START Supplied entries

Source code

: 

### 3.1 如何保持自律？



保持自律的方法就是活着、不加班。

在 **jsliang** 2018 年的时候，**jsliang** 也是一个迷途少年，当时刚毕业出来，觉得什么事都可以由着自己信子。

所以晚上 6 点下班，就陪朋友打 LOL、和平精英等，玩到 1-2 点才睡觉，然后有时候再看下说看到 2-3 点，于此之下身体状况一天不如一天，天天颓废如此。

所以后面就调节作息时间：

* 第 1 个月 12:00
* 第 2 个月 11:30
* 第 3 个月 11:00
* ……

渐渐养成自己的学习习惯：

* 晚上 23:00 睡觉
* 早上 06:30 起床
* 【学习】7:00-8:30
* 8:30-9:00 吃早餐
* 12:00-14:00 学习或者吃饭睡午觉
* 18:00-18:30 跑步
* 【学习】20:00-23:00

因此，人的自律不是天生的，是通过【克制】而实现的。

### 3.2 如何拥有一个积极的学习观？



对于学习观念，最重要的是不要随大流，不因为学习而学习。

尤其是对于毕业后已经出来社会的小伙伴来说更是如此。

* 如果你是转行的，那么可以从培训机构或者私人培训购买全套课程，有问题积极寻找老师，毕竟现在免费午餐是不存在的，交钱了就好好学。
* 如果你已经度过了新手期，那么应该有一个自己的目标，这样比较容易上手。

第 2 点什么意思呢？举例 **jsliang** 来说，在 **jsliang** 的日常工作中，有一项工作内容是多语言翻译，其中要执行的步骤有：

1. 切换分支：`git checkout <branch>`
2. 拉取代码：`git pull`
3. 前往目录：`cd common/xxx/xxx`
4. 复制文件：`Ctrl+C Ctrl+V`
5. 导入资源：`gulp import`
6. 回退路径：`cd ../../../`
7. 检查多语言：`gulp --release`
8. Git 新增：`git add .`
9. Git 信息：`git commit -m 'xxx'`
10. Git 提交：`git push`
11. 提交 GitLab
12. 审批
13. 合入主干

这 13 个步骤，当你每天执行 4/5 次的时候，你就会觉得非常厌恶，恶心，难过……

END Supplied entries

Count the lines in the records above that contain the string "gulp", and reply with the number alone.

2